* **About this task**
Each line of the records that includes "efter" should be found and copied.

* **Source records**
▼

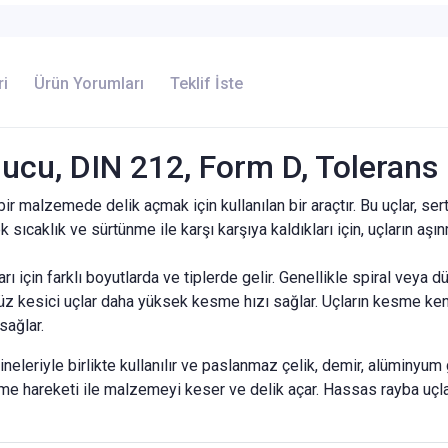
ri
Ürün Yorumları
Teklif İste
cu, DIN 212, Form D, Tolerans
r malzemede delik açmak için kullanılan bir araçtır. Bu uçlar, se
 sıcaklık ve sürtünme ile karşı karşıya kaldıkları için, uçların aşı
ı için farklı boyutlarda ve tiplerde gelir. Genellikle spiral veya dü
z kesici uçlar daha yüksek kesme hızı sağlar. Uçların kesme kenarl
sağlar.
eleriyle birlikte kullanılır ve paslanmaz çelik, demir, alüminyum 
önme hareketi ile malzemeyi keser ve delik açar. Hassas rayba uçla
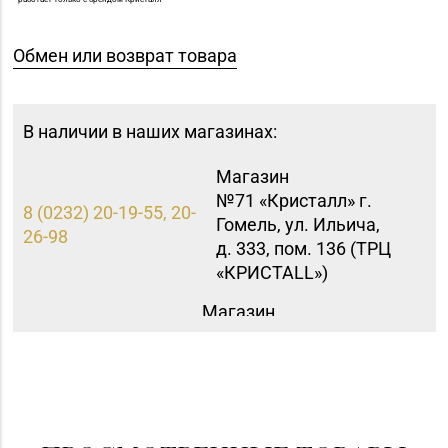
Обмен или возврат товара
В наличии в наших магазинах:
Магазин
№71 «Кристалл» г.
8 (0232) 20-19-55, 20-
Гомель, ул. Ильича,
26-98
д. 333, пом. 136 (ТРЦ
«КРИСТАLL»)
Магазин
№79 «БЕЛЮВЕЛИРТОРГ»
8 (017) 238-83-81
г. Минск, ул.
Притыцкого, 156/1
(ТЦ «GreenCitу»)
Магазин №90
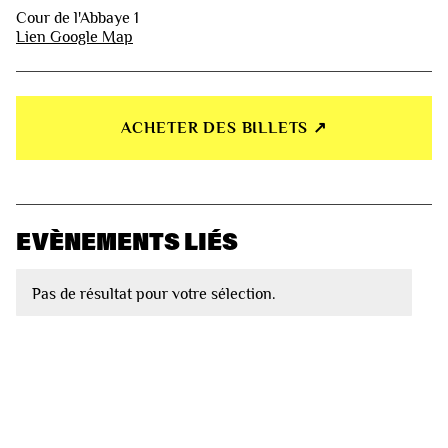
Cour de l'Abbaye 1
Lien Google Map
ACHETER DES BILLETS ↗︎
EVÈNEMENTS LIÉS
Pas de résultat pour votre sélection.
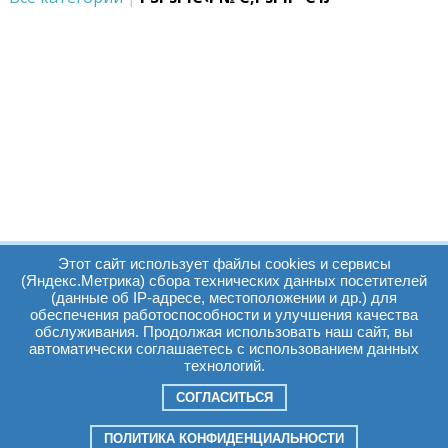
Этот сайт использует файлы cookies и сервисы
(Яндекс.Метрика) сбора технических данных посетителей
(данные об IP-адресе, местоположении и др.) для
обеспечения работоспособности и улучшения качества
Часы работы:
Томск, пр. Ленина г,
обслуживания. Продолжая использовать наш сайт, вы
автоматически соглашаетесь с использованием данных
д. 159
технологий.
09:00 - 19:00
т.:
+7(3822)511225
info@elcopro.ru
СОГЛАСИТЬСЯ
Суб. Воскр. вых.
ПОЛИТИКА КОНФИДЕНЦИАЛЬНОСТИ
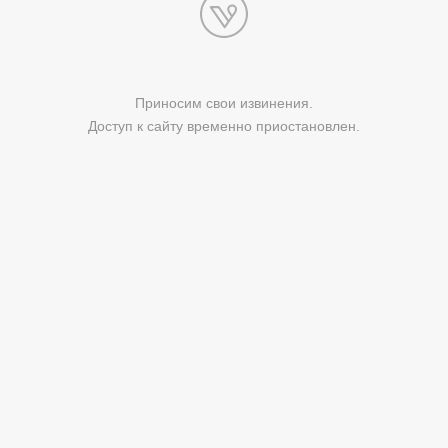
Приносим свои извинения.
Доступ к сайту временно приостановлен.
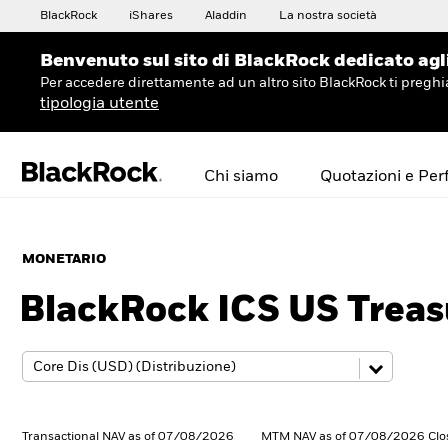
BlackRock
iShares
Aladdin
La nostra società
Benvenuto sul sito di BlackRock dedicato agli 
Per accedere direttamente ad un altro sito BlackRock ti preg
tipologia utente
Chi siamo
Quotazioni e Pe
MONETARIO
BlackRock ICS US Treas
Transactional NAV as of 07/08/2026
MTM NAV as of 07/08/2026 Clo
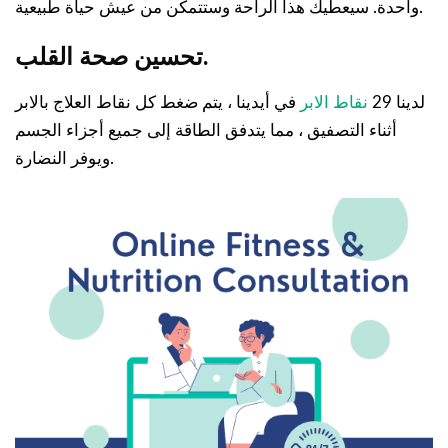
واحدة. سيعطيك هذا الراحة وستتمكن من عيش حياة طبيعية.
تحسين صحة القلب.
لدينا 29
نقاط الابر
في أيدينا ، يتم ضغط كل نقاط العلاج بالابر
أثناء التصفيق ، مما يتدفق الطاقة إلى جميع أجزاء الجسم
ويوفر النضارة.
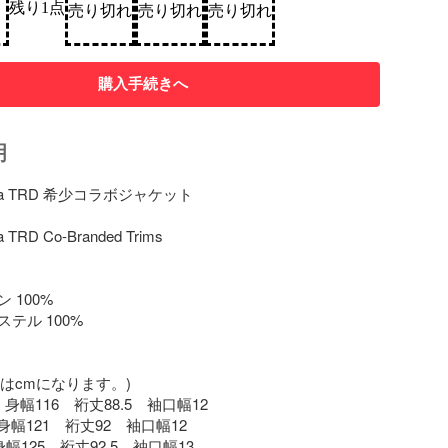
残り1点
売り切れ
売り切れ
売り切れ
購入手続きへ
明
yota TRD 希少コラボジャケット

a TRD Co-Branded Trims

100%

テル 100%

位はcmになります。)

　身幅116　裄丈88.5　袖口幅12

幅121　裄丈92　袖口幅12

幅125　裄丈92.5　袖口幅13
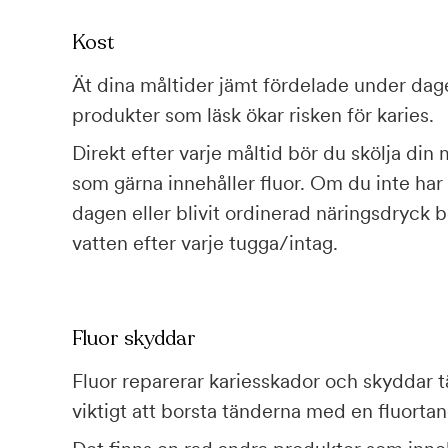
Kost
Ät dina måltider jämt fördelade under da
produkter som läsk ökar risken för karies.
Direkt efter varje måltid bör du skölja di
som gärna innehåller fluor. Om du inte har
dagen eller blivit ordinerad näringsdryck b
vatten efter varje tugga/intag.
Fluor skyddar
Fluor reparerar kariesskador och skyddar 
viktigt att borsta tänderna med en fluorta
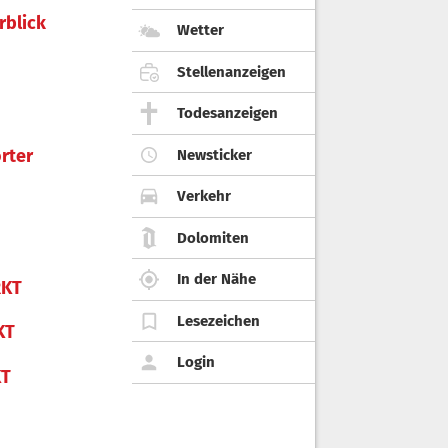
rblick
Wetter
Stellenanzeigen
Todesanzeigen
rter
Newsticker
Verkehr
Dolomiten
In der Nähe
KT
Lesezeichen
KT
Login
KT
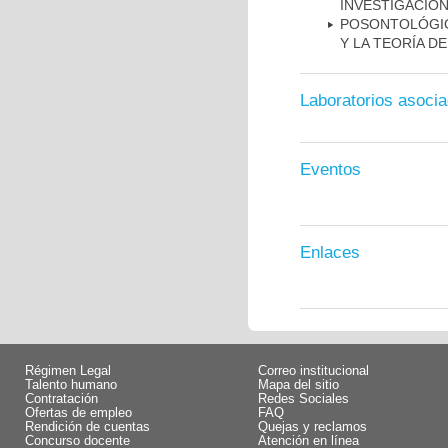
INVESTIGACIÓ
POSONTOLÓGIC
Y LA TEORÍA D
Laboratorios asoci
Eventos
Enlaces
Régimen Legal
Correo institucional
Talento humano
Mapa del sitio
Contratación
Redes Sociales
Ofertas de empleo
FAQ
Rendición de cuentas
Quejas y reclamos
Concurso docente
Atención en línea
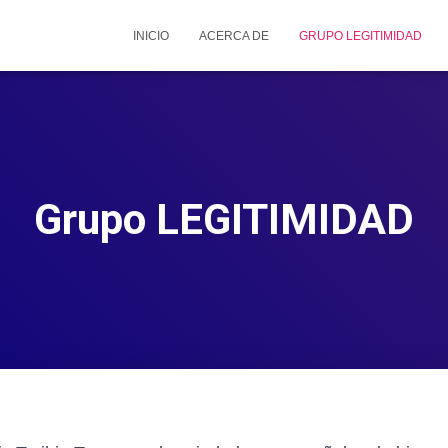
INICIO
ACERCA DE
GRUPO LEGITIMIDAD
Grupo LEGITIMIDAD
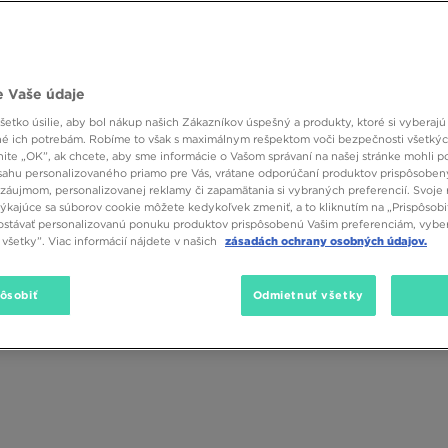
(65)
SALE
 Vaše údaje
etko úsilie, aby bol nákup našich Zákazníkov úspešný a produkty, ktoré si vyberajú 
é ich potrebám. Robíme to však s maximálnym rešpektom voči bezpečnosti všetký
knite „OK”, ak chcete, aby sme informácie o Vašom správaní na našej stránke mohli p
sahu personalizovaného priamo pre Vás, vrátane odporúčaní produktov prispôsobe
záujmom, personalizovanej reklamy či zapamätania si vybraných preferencií. Svoje 
týkajúce sa súborov cookie môžete kedykoľvek zmeniť, a to kliknutím na „Prispôsobi
stávať personalizovanú ponuku produktov prispôsobenú Vašim preferenciám, vybe
všetky”. Viac informácií nájdete v našich
zásadách ochrany osobných údajov.
pôsobiť
Odmietnuť všetky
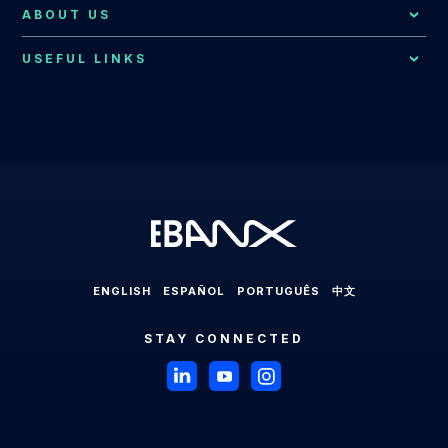
Resources Hub
Consumer Support
ABOUT US
Brazil
EBANX for SaaS Solution
EBANX Blog
Contact Us
Merchant Services
Central America
USEFUL LINKS
EBANX for Gaming Solution
Payments Explained
About EBANX
Localization Consulting
Chile
EBANX for Sharing Economy Solution
LABS
Partners
Latin America
EBANX Dashboard
Colombia
EBANX for Streaming Solution
Payments in Latin America
Press Room
Ecuador
EBANX for Social & AD's Solution
Cross-border Payments in Latin America
Careers
Mexico
EBANX for Travel & OTA's Solution
Payment Processing in Latin America
Compliance & Legal HUB
Paraguay
EBANX for Retail Marketplace
Payment Gateway in Latin America
Sitemap
Peru
ENGLISH
ESPAÑOL
PORTUGUÊS
中文
Latin American Market
Uruguay
STAY CONNECTED
Brazil
Payments in Brazil
Payment Methods in Brazil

▲

* **Task answer**
Direkt efter varje måltid bör du skölja di
vatten efter varje tugga/intag.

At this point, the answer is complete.